The sovereign invigorator of the body
is exercise, and of all the exercises
walking is the best.
~Thomas Jefferson
But where in the cities can we walk now? In cities like Bangalore, Chennai and Delhi, it has become difficult to walk in most neighbourhoods / suburbs. There is an unending stream of vehicles, the roads are often dug up, the so called walking platforms are uneven, unpaved and occupied by vendors- there is simply no place to walk. Delhi is at least blessed with many big and beautiful parks, but you have to get there first!
“Distance changes utterly when you take the world on foot. A mile becomes a long way, two miles literally considerable, ten miles whopping, fifty miles at the very limits of conception. The world, you realize, is enormous in a way that only you and a small community of fellow hikers know. Planetary scale is your little secret. Bill Bryson
Do we have space like this to walk in our cities and towns?
www.walkingforhealth.org.uk
The Hampshire County Council proudly announces that "there is something for everyone to enjoy". How many Indian cities and towns or districts can say this?
www.3.hants.gov.uk/walking.htm
And see below how Bangalore's footpaths are and how they are used!
And can you spot the footpath below?

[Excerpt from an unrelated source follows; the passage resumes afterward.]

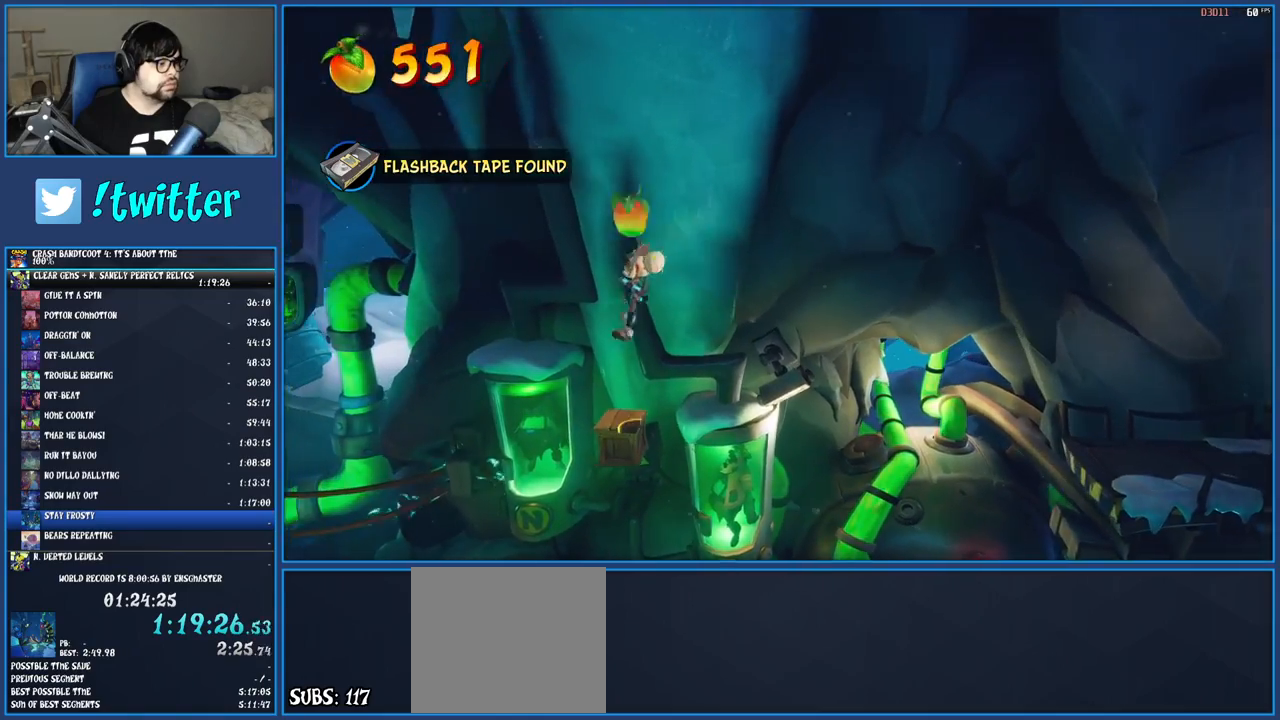
{"buttons": ["CROSS"], "left_stick": "left", "right_stick": "center", "events": [[67, "left_stick", "left"]]}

Also, in Bangalore!
https://silkboard.wordpress.cm
Lack of space for walking hits the senior folk particularly hard. Walking is for them one of the least risky and least expensive pastimes and the best exercise. They need to walk daily, but cannot find a place to do it in!
This scene is from Cardiff. Can you imagine this in any Indian city? Senseless economists only compare meaningless GDP!
from: sport.wales
Our new govt. which promised us "Achche din" may ask us not to worry. If you can't walk, ride a car or taxi! In fact one cannot walk even within housing colonies in Delhi because all space is occupied by cars!
This is the position inside a residential block in the posh Defence Colony in Delhi. Remember the lines from Goldsmith's poem!
from: india.blogs.nytimes.com 1 July 2013.
This is how, in the name of development, we the commoners have been deprived of our simple pleasures- be it gazing at the moon, counting the stars, or just walking on earth! Thank God, they cannot ask us not to dream! But there is the new Finance Minister, who has made it his business to deprive the middle class of their sleep! It was Sahir Ludhianvi again who wrote in Pyaasa:
He: Hum aap ki khwaabon mein la la ke satayenge
She: Hum aap ki aankhon se neende hi udaa dein tho?
He:What if I entice you in my dreams and tease you ?
She: What if I remove sleep from your eyes ?
So, this is how we have got our good days! One Minister would ask us to dream of achche din. The other would deprive us of sleep.What a perfect pair! Mehmood and Aruna Irani sang a song on screen in Aulad: "Jodi hamari jamega kaise jaani".(1968). (The voices were of Manna Dey and Asha Bhonsle.) Ab tho jodi jam gayi, sahab!